Wednesday, February 09, 2005
The experimental method in philosophy
Applied ethics is a field that has grown up in analytic philosophy over the last 35 or 40 years. It's main concern is to apply rigorous philosophical reasoning to the sorts of ethical problems and dilemmas encountered in everyday modern life. So, those who work in applied ethics consider such things as the allocation of scarce medical resources, the permissibility of abortion, and the justification of self-defense. Importantly, applied ethics is meant to be independent of any prior theoretical framework. That is, rather than taking a developed moral theory (like, say, utilitarianism) and then analyzing cases according to its tenets, the applied ethicist begins with the cases and only endorses principles which arise endogenously from judgments about those cases.

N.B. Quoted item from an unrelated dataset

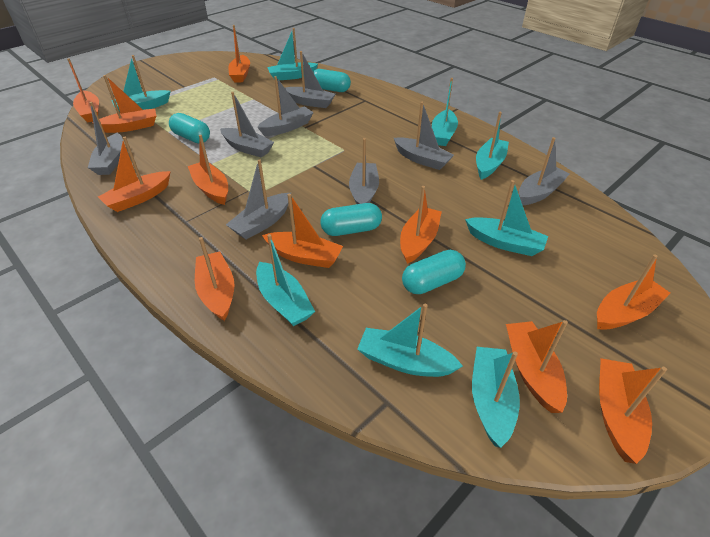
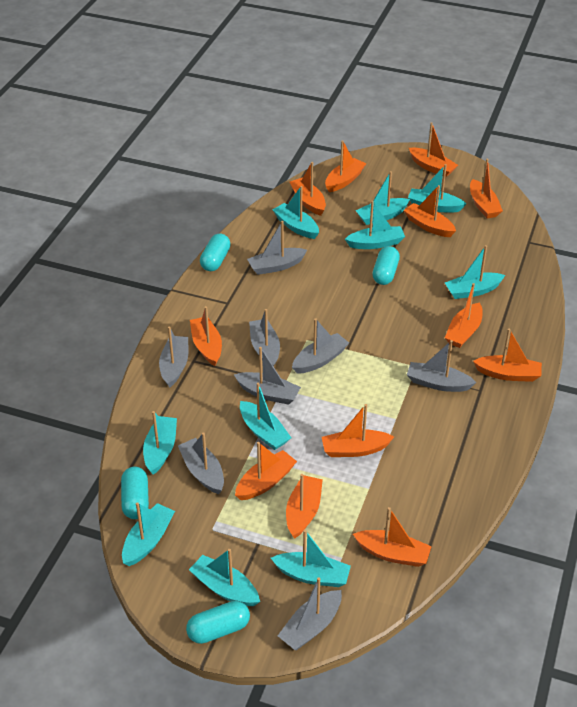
orange boat: [67,58,99,123] [98,137,171,212] [99,75,156,133] [188,135,228,205] [195,237,234,321] [229,25,250,83] [262,194,343,268] [400,186,442,264] [506,320,568,413] [597,254,670,330] [599,358,667,464] = 11 -> [190,306,222,366] [235,442,297,500] [286,474,323,539] [289,162,326,216] [322,404,394,457] [325,140,366,192] [353,507,432,567] [404,185,456,237] [409,122,458,177] [445,283,483,348] [470,159,503,219] [473,329,542,382] = 12
turquoise boat: [111,55,171,111] [256,234,315,326] [267,28,318,81] [357,304,463,377] [432,78,458,146] [465,180,548,256] [472,347,520,448] [476,111,509,180] = 8 -> [122,502,175,566] [143,411,177,475] [189,549,260,606] [240,383,291,450] [271,530,351,587] [272,186,319,239] [345,201,405,249] [355,171,410,225] [408,164,466,212] [445,245,505,299] = 10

In practice this means that those who work in applied ethics are constantly appealing to moral intuitions. So, for example, it might be said that scarce intinsive care unit beds should be reserved for patients with a reasonable chance at surviving to live a reasonably full life, and that this fits our intuition that not every life is equally worth living. What's going on here is that the approach taken by applied ethicists prevents them from taking any moral theory as licensing their judgments, and so they look elsewhere, to intuitions, for some kind of foundation.
The problem, as David notes, is that the intuitions of philosophers are not always in agreement. Experimental philosophy attempts to correct for this deficiency by widening the sample to include ordinary folk. It goes like this:
(Note - a "1 2 3 problem" is just a situation where there are three mutually incompatible explanations of a case, each of which is thought to be intuitively appealing by some group of philosophers)
To approach a solution to the "1 2 3 problem," an experimental philosopher might present versions of claims 1, 2 and 3 to a group of ordinary people and ask each subject whether she finds any of the claims difficult to reject. It might turn out that although ordinary people find it very difficult to reject claims 1 and 3, claim 2 doesn't have any intuitive appeal at all to them. If this happens, then the case for anti-2ism will become quite strong. Progress will have been made on a problem which philosophers have long been unable to solve.
One thing to consider here is that the explanation for differences in intuitive judgments can have causes that don't seem to have much to do with the substance of the cases. For example, studies have shown that moral intuitions are sensitive to differences in socio-economic status. I've blogged about this before, though my focus was different.
David's critique is methodological and practical. There is no reason to expect that non-philosophers will display unanimity in their opinions. This means that the best case scenario is that some large number of non-philosophers will agree, but that not all will. There is then a practical question of deciding what amount of agreement is dispositive, and there seems to be no principled reason for choosing one standard rather than another. Moreover, if there were a principled reason, one wonders why it wouldn't make just as much sense to apply that standard within the discipline.
It seems to me that David is right to think that this is a serious problem, but I want to suggest two further worries.
First, something I gestured at earlier. The whole project gets off the ground because (some of) those working in applied ethics have been half-hearted in their rejection of foundational approaches to moral problem solving. That is, they reject the idea that progress can be made by starting with an account of the basic structure of morality, but then, at the end of the day, they look to moral intuitions to play the very same role in moral justifications that used to be played by comprehensive theoretical accounts. To see just how futile this is, consider where we would stand if experimental philosophy succeeded. We would know of some judgment that it accorded with the moral intuitions of a vast majority of people. But that doesn't tell us much at all unless we have some reason for thinking that those moral intuitions are an adequate foundation for moral justification. And since there seems to be no good reason to think so, we end up replacing one inadequate foundation with another. We would do better, I think, to stick to our anti-theoretical guns.
This brings me to my second worry. This kicks in for anyone who isn't thoroughly committed to an anti-theoretical approach to ethics. Suppose, again, the success of experimental philosophy. Suppose, further, that agreement among intuitions does reveal that the correct moral result has been reached. It seems to me that we face a version of the euthyphro problem. The problem is that we didn't get an answer to the question we really cared about. That is, we might have found out that a particular action is morally required, but we didn't find out why.